REINVENT THE PAPER
It is impossible to believe that Jeff Bezos has bought it to generate profits. Its revenue has fallen for seven successive years. Operating profits have plunged from US$125.4 million in 2005 to a loss of US$53.7 million last year. The prospects for newsprint, as new media entrepreneurs such as Bezos know only too well, are gloomy. However, this is the first time a leading digital figure has taken charge of an old mainstream media organization. Maybe he has the magic solution.
MAKE MONEY FROM WEB
It is hardly a stretch to imagine that he will set out to popularise and, most importantly, commercialize the Washington Post’s Web site. Some commentators have suggested he might introduce e-commerce to every page of the Post. He knows the value of having intimate knowledge of every Amazon customer’s desires, then “helping” them to fulfil them with the power of suggestive
e-mail recommendations. He could he do the same for the Post’s readers.
EXPLOIT KINDLE
Continuing the theme of what Amazon (and Bezos) does best, such as the invention and marketing of its Kindle e-reader, it’s possible to imagine that the Washington Post could be the default news app on every Kindle. However, that raises a much more fundamental question: Is the Post worth promoting across the US — and the rest of the world for that matter — as the go-to news service?
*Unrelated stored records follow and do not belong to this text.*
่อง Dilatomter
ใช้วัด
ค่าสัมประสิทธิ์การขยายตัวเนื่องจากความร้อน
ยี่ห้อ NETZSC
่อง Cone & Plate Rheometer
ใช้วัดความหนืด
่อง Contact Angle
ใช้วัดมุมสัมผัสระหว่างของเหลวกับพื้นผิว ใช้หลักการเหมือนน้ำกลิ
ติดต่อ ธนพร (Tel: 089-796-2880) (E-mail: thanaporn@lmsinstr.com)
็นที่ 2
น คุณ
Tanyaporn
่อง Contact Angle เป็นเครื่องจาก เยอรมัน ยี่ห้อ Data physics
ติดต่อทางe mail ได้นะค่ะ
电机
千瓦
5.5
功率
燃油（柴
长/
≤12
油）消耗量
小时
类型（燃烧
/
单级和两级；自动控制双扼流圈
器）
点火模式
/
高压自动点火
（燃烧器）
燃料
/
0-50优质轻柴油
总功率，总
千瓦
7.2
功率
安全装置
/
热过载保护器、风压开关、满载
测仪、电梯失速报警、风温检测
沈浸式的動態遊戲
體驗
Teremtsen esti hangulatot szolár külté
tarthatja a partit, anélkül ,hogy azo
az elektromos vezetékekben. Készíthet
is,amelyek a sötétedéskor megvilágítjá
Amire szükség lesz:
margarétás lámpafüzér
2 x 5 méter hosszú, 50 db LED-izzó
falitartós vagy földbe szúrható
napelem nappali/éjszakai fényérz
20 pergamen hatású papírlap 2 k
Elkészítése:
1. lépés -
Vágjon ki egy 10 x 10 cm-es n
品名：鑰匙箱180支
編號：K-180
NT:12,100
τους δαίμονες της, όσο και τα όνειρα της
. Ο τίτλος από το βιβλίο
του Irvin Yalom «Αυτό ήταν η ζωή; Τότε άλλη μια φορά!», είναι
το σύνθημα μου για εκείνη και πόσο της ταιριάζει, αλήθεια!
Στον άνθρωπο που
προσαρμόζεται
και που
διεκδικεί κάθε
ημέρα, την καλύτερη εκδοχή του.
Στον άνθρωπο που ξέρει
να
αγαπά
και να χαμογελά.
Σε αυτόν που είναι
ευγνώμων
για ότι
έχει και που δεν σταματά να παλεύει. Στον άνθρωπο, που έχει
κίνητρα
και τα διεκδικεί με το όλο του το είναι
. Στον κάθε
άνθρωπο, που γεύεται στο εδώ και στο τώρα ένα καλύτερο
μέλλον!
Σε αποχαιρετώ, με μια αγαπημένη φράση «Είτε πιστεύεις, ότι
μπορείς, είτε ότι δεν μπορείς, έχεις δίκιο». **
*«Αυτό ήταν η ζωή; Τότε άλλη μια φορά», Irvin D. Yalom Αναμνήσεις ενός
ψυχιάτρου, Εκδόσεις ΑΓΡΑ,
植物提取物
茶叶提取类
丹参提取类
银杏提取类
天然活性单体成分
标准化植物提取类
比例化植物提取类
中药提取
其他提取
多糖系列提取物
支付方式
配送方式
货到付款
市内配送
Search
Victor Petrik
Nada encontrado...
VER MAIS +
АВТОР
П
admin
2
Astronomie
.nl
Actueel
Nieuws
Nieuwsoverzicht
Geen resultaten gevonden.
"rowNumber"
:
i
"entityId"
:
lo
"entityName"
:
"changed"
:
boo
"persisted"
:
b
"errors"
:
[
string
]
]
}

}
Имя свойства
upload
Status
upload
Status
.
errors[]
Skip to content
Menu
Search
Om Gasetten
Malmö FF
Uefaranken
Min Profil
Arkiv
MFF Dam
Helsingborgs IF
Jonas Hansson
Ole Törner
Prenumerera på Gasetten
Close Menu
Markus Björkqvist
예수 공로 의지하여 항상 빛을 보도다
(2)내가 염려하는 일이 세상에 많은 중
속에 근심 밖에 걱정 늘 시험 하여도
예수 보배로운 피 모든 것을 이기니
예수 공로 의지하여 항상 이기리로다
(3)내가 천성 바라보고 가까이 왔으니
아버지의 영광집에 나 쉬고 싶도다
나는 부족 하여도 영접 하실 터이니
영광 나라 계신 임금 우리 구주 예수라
The paper has tended to live off its 1972 Watergate laurels, although that is not to say it has not published excellent journalism since.
CROSS-PROMOTE
If Bezos sets his mind to it, he could transform the Post’s fortunes by forging it into a paper with appeal from east coast to west coast, online and in print. If so, it will need to up its editorial game. Cross-promotion between Amazon and the Post could prove beneficial. And Amazon’s “physical delivery system” is wonderfully efficient. No wonder Washington Post business reporter Lydia DePillis believes that a Bezos-owned Post — even an unprofitable one, a sort of loss-leader if you like — could “complement and amplify other regions of Amazonia.”
PUBLIC SERVICE
Run it as a public service.
If we put commercial considerations to one side, it’s plausible to see Bezos’s purchase as an act of philanthropy. As Emily Bell of the Tow centre for digital journalism at Columbia Journalism School has argued, there are wealthy men who, fearing the demise of old media, believe journalism “still constitutes a benefit to society.”